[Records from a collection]
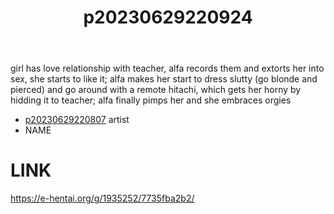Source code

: :PROPERTIES:
:ID:       910c5ff1-054e-47ed-bc32-b7e51b524fe9
:END:
#+title: p20230629220924
#+filetags: :ntronary:
girl has love relationship with teacher, alfa records them and extorts her into sex, she starts to like it; alfa makes her start to dress slutty (go blonde and pierced) and go around with a remote hitachi, which gets her horny by hidding it to teacher; alfa finally pimps her and she embraces orgies
- [[id:439721d0-76a1-4135-b9dd-1a2929b40fbe][p20230629220807]] artist
- NAME
[3104] Teguri Yoseru Amai Yuuwaku | The Sweet Temptation That Beckons (COMIC HOTMILK 2021-07) [English] [Nisor] [Digital]
* LINK
https://e-hentai.org/g/1935252/7735fba2b2/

= How to complete this task =
All of the entries above are to be transcribed word for word, with no pictures included.

= Your response =
Source code

: :PROPERTIES:
:ID:       910c5ff1-054e-47ed-bc32-b7e51b524fe9
:END:
#+title: p20230629220924
#+filetags: :ntronary:
girl has love relationship with teacher, alfa records them and extorts her into sex, she starts to like it; alfa makes her start to dress slutty (go blonde and pierced) and go around with a remote hitachi, which gets her horny by hidding it to teacher; alfa finally pimps her and she embraces orgies
- [[id:439721d0-76a1-4135-b9dd-1a2929b40fbe][p20230629220807]] artist
- NAME
[3104] Teguri Yoseru Amai Yuuwaku | The Sweet Temptation That Beckons (COMIC HOTMILK 2021-07) [English] [Nisor] [Digital]
* LINK
https://e-hentai.org/g/1935252/7735fba2b2/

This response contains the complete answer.